People often mask this criticism as “just being honest” or “keeping things real,” but underneath it can be discomfort with someone growing up faster than you.
You’ve probably noticed this mentality in your everyday life, maybe even in yourself. This happens when someone makes fun of an overweight person at the gym, spreads negative gossip about a colleague who just got a promotion, or mocks a friend for trying to start a new business or creative project.
Instead of encouraging someone’s attempt to grow, the crab’s response is to return them to a more familiar level. Their improvement seems threatening because it violates the unspoken agreement that everyone must stay down.
This desire to put people down is especially prevalent online, where it’s much easier to bully, insult, and criticize someone when you’re not facing them face-to-face. People can destroy someone’s goals, looks, beliefs, or creative work in seconds and then move on as if nothing happened.

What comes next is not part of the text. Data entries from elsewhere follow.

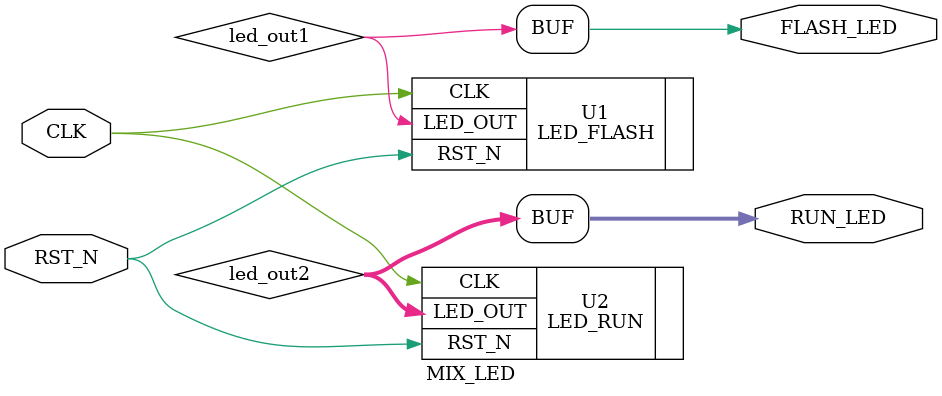
<source format=v>
module MIX_LED
(
	CLK,RST_N,
	FLASH_LED,
	RUN_LED
);
input CLK;
input RST_N;
output FLASH_LED;
output[2:0] RUN_LED;

/*****************************************************/

	wire led_out1;
	LED_FLASH U1
	(
		.CLK(CLK),
		.RST_N(RST_N),
		.LED_OUT(led_out1)
	);
	assign FLASH_LED = led_out1;
	
/*******************************************************/

	wire[2:0] led_out2;
	LED_RUN U2
	(
		.CLK(CLK),
		.RST_N(RST_N),
		.LED_OUT(led_out2)
	);
	assign  RUN_LED = led_out2;

/*******************************************************/
endmodule
</source>
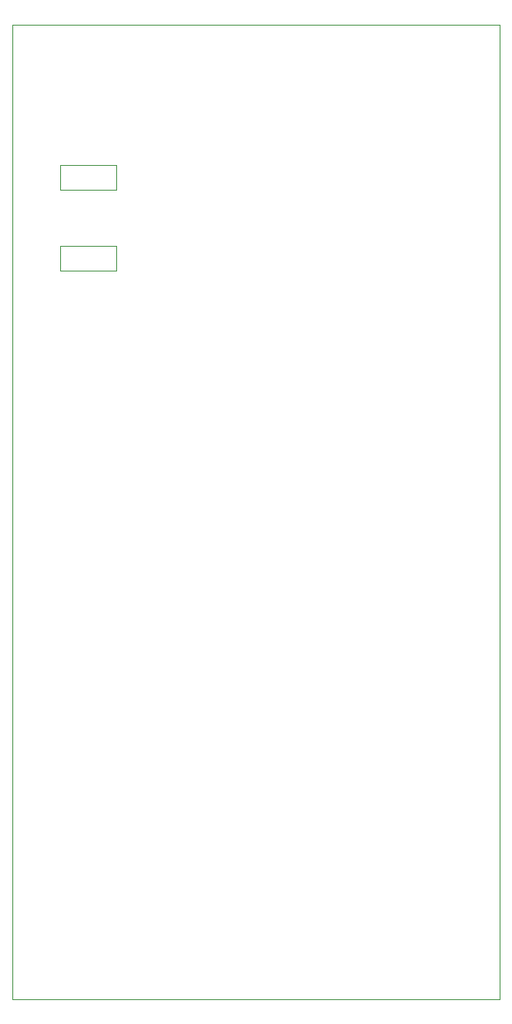
<source format=gbr>
G04 #@! TF.GenerationSoftware,KiCad,Pcbnew,(5.1.2)-1*
G04 #@! TF.CreationDate,2019-09-03T22:09:45+03:00*
G04 #@! TF.ProjectId,invaderBoard,696e7661-6465-4724-926f-6172642e6b69,rev?*
G04 #@! TF.SameCoordinates,Original*
G04 #@! TF.FileFunction,Profile,NP*
%FSLAX46Y46*%
G04 Gerber Fmt 4.6, Leading zero omitted, Abs format (unit mm)*
G04 Created by KiCad (PCBNEW (5.1.2)-1) date 2019-09-03 22:09:45*
%MOMM*%
%LPD*%
G04 APERTURE LIST*
%ADD10C,0.050000*%
G04 APERTURE END LIST*
D10*
X205750000Y-134500000D02*
X255750000Y-134500000D01*
X205750000Y-34500000D02*
X205750000Y-134500000D01*
X255750000Y-34500000D02*
X205750000Y-34500000D01*
X255750000Y-134500000D02*
X255750000Y-34500000D01*
X210693000Y-57150000D02*
X210693000Y-59690000D01*
X216408000Y-57150000D02*
X210693000Y-57150000D01*
X216408000Y-59690000D02*
X216408000Y-57150000D01*
X210693000Y-59690000D02*
X216408000Y-59690000D01*
X210693000Y-48895000D02*
X210693000Y-51435000D01*
X216408000Y-48895000D02*
X210693000Y-48895000D01*
X216408000Y-51435000D02*
X216408000Y-48895000D01*
X210693000Y-51435000D02*
X216408000Y-51435000D01*
M02*

</source>
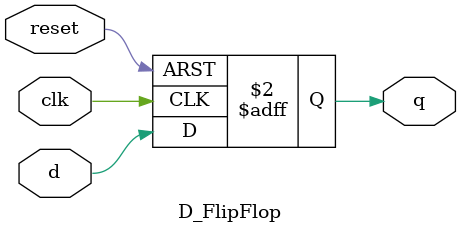
<source format=v>
`timescale 1ns / 1ps


module D_FlipFlop (
    input d,      // Data input
    input clk,    // Clock input
    input reset,  // Reset input
    output reg q  // Output
);

    always @(posedge clk or posedge reset)
    begin
        if (reset)
            q <= 1'b0;  // Reset state
        else
            q <= d;     // D input is transferred to Q on clock edge
    end

endmodule

</source>
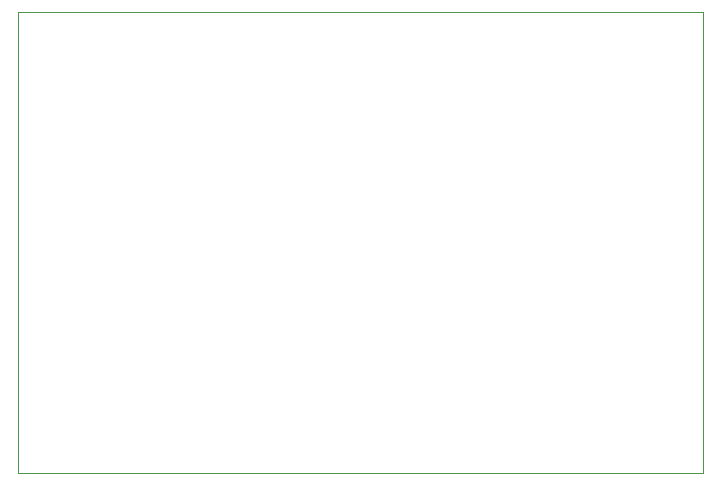
<source format=gbr>
G04 #@! TF.GenerationSoftware,KiCad,Pcbnew,(5.1.5)-3*
G04 #@! TF.CreationDate,2020-06-11T09:31:08-05:00*
G04 #@! TF.ProjectId,Li-ion 5A Boost 1A Charge Protect,4c692d69-6f6e-4203-9541-20426f6f7374,rev?*
G04 #@! TF.SameCoordinates,Original*
G04 #@! TF.FileFunction,Profile,NP*
%FSLAX46Y46*%
G04 Gerber Fmt 4.6, Leading zero omitted, Abs format (unit mm)*
G04 Created by KiCad (PCBNEW (5.1.5)-3) date 2020-06-11 09:31:08*
%MOMM*%
%LPD*%
G04 APERTURE LIST*
%ADD10C,0.100000*%
G04 APERTURE END LIST*
D10*
X174000000Y-52000000D02*
X174000000Y-91000000D01*
X116000000Y-52000000D02*
X174000000Y-52000000D01*
X116000000Y-91000000D02*
X116000000Y-52000000D01*
X174000000Y-91000000D02*
X116000000Y-91000000D01*
M02*

</source>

Over the years, the crab bucket mentality seems to have become more prominent at work, on social media, or among friends and family. Perhaps this is a sign of a deeper social decay and lack of trust. People are becoming increasingly hostile, defensive and suspicious of each other.
How often do you see this mentality in your life? Do you know someone who seems to be stuck in this pattern? And most importantly, how often do you find yourself trapped with a crab bucket?
This pattern is easy to spot in other people. Hardest to catch are the little moments when we secretly enjoy seeing someone else fail.
If you find yourself resenting someone who is trying to improve, pause and ask yourself why their successes challenge you. Remind yourself that another person’s success should not be a threat. Sometimes the healthiest response is not to pull them down, but to study how they climb.